Task list
A - In the passage about Jack Coleman's sabbatical, reproduce the section between "To maintain authenticity, Coleman" and "four other children.", inclusive, substituting "coworkers" for "colleagues".
B - According to the account of Jack Coleman's blue-collar sabbatical, why did he tell almost no one about his jobs? Answer in one to three sentences.
C - Pick up the account of Jack Coleman's blue-collar sabbatical after its final sentence and keep writing it.
(Excerpted passage Opens)
When he was 12 years old, Steve Coleman P’27 picked up The New York Times outside his mother’s Long Island home. Splashed across the front page was a photo of a man who looked like his father, John “Jack” R. Coleman, president of Haverford College from 1967 to 1977—except this man was dressed as a garbage collector, a trashcan hoisted on his shoulder.
“I was disbelieving initially,” recalls Steve Coleman, now 64 and executive director of the nonprofit Washington Parks and People in Washington, D.C. But then he realized that this is what his father had been doing on his sabbatical over the previous few months of 1973. For those who knew Jack, it made sense. “He liked to dive into things and try to walk in the shoes of others,” says Steve.
Jack Coleman turned this and other working-class experiences into the 1974 book Blue-Collar Journal: A College President’s Sabbatical, which chronicled his leave from the top spot at Haverford to jobs around America as he explored what he viewed as the troubling divide between academia and manual labor.
Part diary, part memoir, part philosophical musings on the dignity of physical work, class consciousness, and ambivalence toward time off, the book was a sensation. It garnered attention in major newspapers and national notoriety for Coleman, who died in 2016 at the age of 95. In 1976, Blue-Collar Journal was turned into a made-for-television movie, The Secret Life of John Chapman, which starred Ralph Waite, best known as the father on The Waltons.
Fifty years after the book’s publication, the legacy of Coleman’s experiment lives on in profound ways, having impacted both individuals and the Haverford educational experience. Students, including Coleman’s children, took what they considered transformative time off, following his example. Coleman also gave legitimacy—through words, but more importantly, through actions—to experiential learning and its value in the context of a liberal arts education.
“He felt we are a very divided society,” Steve Coleman says, “and that we all have so much to learn from each other.”
Undercover Boss
Jack Coleman cited an incident that took place on May 8, 1970, when construction workers attacked peace marchers in the Wall Street area in New York City, as inspiring his journey. He wrote that he wanted to “understand more of what both sides were saying and feeling.”
“I wanted to get away from the world of words and politics and parties—the things a president does,” he explained in that 1973 Times story. “As a college president you begin to take yourself very seriously and think you have power you don’t. You forget elementary things about people. I wanted to relearn things I’d forgotten."
In the spring semester of 1973, Coleman, who also chaired the Federal Reserve Bank of Philadelphia, labored as a ditch digger in Atlanta, a dishwasher and short-order cook in Boston, and, yes, a trashman in Rockville, Md.—each interrupted after a couple of weeks by Federal Reserve meetings he had to attend. He once switched from his grimy work clothes to a suit and tie in a gas station bathroom.
To maintain authenticity, Coleman had told no one of his experiments other than his eldest son, John Coleman ’75, then a student at the College and now a retired corporate lawyer. None of his colleagues at Haverford or the Reserve knew, and neither did his ex-wife or four other children.
(Excerpted passage Closes)
(Record set Opens)
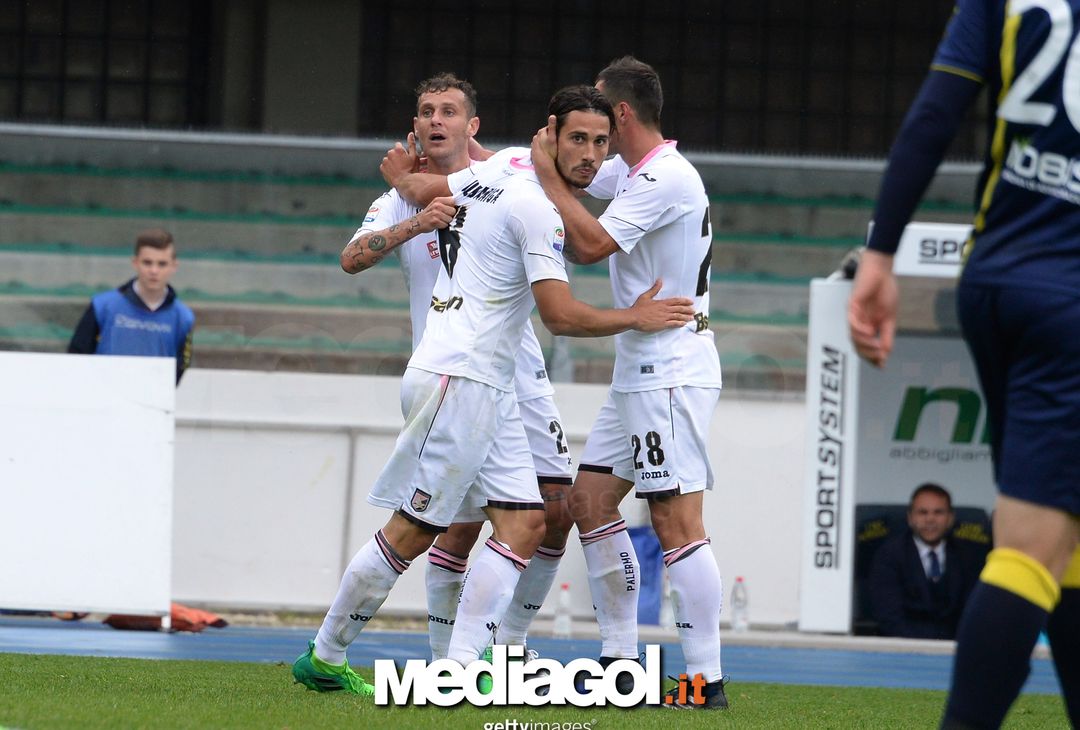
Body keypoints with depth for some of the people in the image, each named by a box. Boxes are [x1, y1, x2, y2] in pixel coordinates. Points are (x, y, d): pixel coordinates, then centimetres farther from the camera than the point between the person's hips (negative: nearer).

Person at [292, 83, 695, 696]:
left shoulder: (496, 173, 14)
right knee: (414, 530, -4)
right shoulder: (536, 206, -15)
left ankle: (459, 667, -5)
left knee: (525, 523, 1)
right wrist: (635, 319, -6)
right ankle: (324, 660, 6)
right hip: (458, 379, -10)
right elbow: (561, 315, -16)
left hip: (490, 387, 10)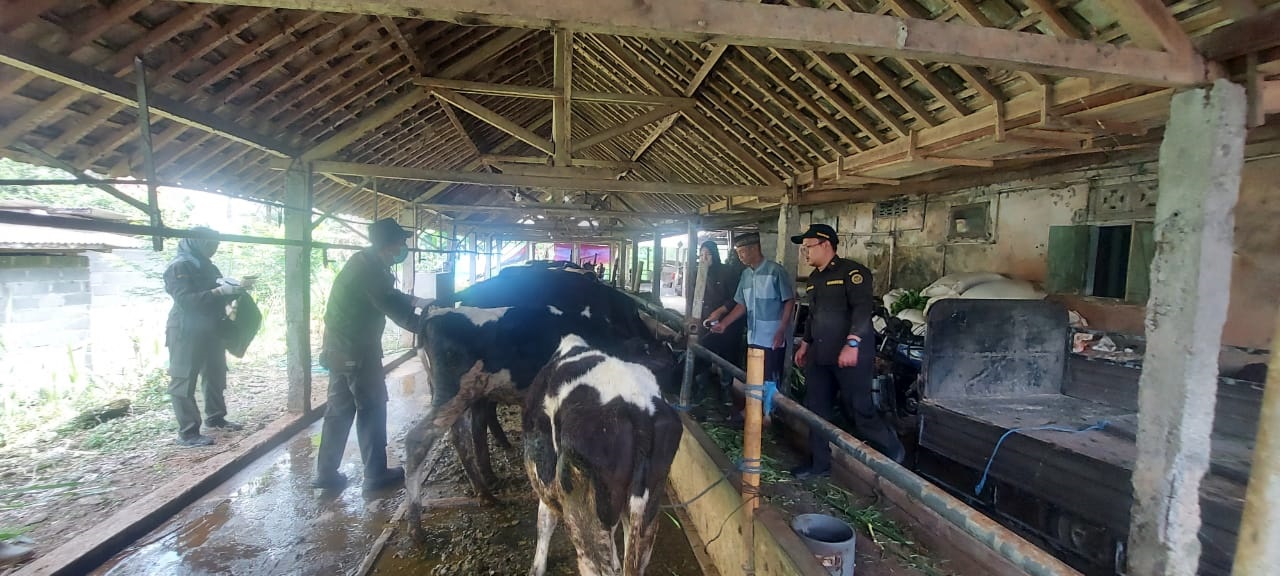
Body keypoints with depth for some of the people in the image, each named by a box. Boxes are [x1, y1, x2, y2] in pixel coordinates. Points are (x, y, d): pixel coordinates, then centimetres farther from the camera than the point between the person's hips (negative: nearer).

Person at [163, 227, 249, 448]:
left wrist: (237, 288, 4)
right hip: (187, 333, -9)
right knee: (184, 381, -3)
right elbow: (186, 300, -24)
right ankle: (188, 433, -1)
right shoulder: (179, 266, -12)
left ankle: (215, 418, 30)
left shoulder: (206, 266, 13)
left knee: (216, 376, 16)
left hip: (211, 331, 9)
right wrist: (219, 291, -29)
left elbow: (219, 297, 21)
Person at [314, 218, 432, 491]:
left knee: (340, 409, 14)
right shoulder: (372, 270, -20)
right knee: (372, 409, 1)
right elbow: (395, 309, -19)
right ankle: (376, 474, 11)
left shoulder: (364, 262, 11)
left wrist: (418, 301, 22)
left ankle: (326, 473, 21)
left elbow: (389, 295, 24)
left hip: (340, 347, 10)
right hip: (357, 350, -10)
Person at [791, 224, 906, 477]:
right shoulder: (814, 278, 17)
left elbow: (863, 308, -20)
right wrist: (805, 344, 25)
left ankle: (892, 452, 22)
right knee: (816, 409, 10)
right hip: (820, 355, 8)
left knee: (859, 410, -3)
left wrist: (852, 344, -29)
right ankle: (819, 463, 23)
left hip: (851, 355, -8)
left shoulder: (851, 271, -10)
(Record set Closes)
(Record set Opens)
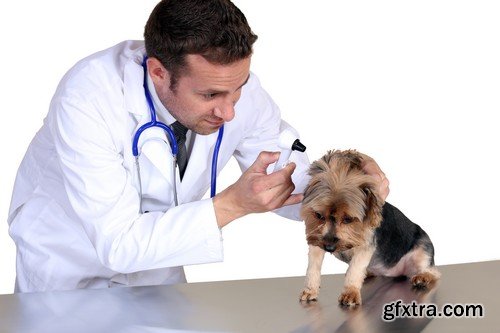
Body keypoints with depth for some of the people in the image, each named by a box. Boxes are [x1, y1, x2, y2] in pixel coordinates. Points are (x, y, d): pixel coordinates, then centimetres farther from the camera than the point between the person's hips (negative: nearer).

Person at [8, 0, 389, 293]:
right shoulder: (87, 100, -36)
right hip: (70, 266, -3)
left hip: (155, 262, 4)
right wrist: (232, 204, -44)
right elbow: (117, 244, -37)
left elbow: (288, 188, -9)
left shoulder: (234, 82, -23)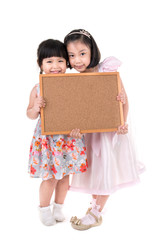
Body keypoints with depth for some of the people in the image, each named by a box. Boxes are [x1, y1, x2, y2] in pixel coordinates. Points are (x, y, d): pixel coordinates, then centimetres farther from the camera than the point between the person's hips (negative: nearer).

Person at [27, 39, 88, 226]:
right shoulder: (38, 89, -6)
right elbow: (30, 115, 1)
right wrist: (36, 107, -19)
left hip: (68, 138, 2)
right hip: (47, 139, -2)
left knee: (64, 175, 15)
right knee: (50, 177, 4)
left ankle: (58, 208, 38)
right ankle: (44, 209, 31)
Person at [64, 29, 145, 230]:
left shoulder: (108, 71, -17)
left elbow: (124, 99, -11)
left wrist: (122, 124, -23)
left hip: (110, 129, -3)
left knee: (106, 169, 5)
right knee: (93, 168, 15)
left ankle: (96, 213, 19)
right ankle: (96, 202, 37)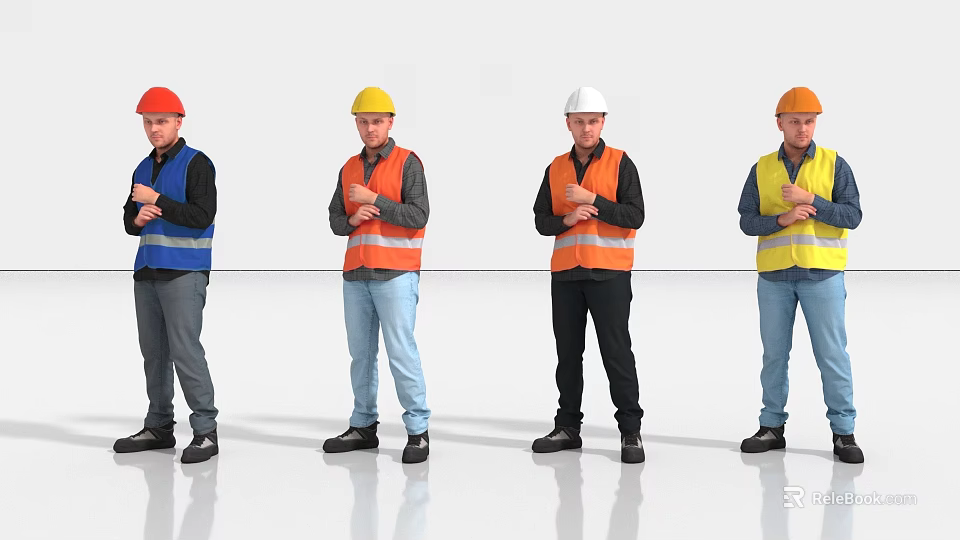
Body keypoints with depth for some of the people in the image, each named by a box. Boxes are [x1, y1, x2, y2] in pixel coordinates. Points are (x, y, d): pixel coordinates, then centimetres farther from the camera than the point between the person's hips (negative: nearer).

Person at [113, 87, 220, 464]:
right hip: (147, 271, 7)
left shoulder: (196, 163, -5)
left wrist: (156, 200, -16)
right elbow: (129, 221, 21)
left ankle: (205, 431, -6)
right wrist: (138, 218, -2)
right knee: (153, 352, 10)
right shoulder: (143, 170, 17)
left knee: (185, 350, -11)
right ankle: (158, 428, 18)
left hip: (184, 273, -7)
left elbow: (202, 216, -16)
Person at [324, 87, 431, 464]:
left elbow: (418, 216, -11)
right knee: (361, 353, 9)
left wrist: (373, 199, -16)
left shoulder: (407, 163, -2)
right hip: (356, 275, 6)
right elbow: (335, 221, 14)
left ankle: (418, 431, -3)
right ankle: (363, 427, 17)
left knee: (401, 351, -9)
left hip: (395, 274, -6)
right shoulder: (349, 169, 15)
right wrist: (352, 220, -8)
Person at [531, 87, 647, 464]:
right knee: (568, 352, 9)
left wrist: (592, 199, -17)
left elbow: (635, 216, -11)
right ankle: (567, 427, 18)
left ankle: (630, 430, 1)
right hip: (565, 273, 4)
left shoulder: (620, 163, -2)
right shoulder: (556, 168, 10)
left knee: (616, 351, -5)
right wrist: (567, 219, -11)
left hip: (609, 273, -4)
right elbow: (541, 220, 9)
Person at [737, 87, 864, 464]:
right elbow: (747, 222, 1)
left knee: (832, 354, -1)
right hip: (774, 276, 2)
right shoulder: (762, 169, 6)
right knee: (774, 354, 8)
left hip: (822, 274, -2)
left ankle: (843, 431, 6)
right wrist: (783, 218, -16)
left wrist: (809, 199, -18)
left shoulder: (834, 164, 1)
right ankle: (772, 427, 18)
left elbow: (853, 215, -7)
(Record set Closes)
Your responses
A -
To maintain authenticity, Coleman had told no one of his experiments other than his eldest son, John Coleman ’75, then a student at the College and now a retired corporate lawyer. None of his coworkers at Haverford or the Reserve knew, and neither did his ex-wife or four other children.

B - He kept the jobs secret to maintain authenticity. Only his eldest son, John Coleman ’75, knew about them. His colleagues at Haverford and the Federal Reserve, his ex-wife, and his four other children did not.

C -
Jack Coleman adopted the style of undercover reportage by the likes of George Orwell, who chronicled poverty after living it firsthand in Down and Out in Paris and London (1933). The record of his experiences laid the groundwork for others, serving as a precursor to Barbara Ehrenreich’s 2001 book Nickel and Dimed: On (Not) Getting by in America.
“[Blue-Collar Journal] was a remarkable book,” says Steve Klineberg ’61 P’86, a professor emeritus of sociology at Rice University who served on Haverford’s Board of Managers for two decades. “It really captured the two worlds he moved back and forth in. The work of a garbage collector is just as dignified and meaningful as the work of the chairman of the Board.”
Experience vs. Education
Though Coleman’s fieldwork may seem almost conventional now, it was groundbreaking at the time. “Experiential learning was in the air,” says Linda Gerstein, a professor of history who knew Coleman well, having served on the search committee that hired him in 1967 and then on the Board of Managers when he resigned in 1977 over the body’s refusal to allow full coeducation. (He was awarded an honorary degree from the College in 1980.) “In the mid-’70s, Haverford was introducing the idea that it’s valuable to do hands-on learning. We were talking about being other than academic and theoretical in the classroom. What Jack was doing was exactly that.”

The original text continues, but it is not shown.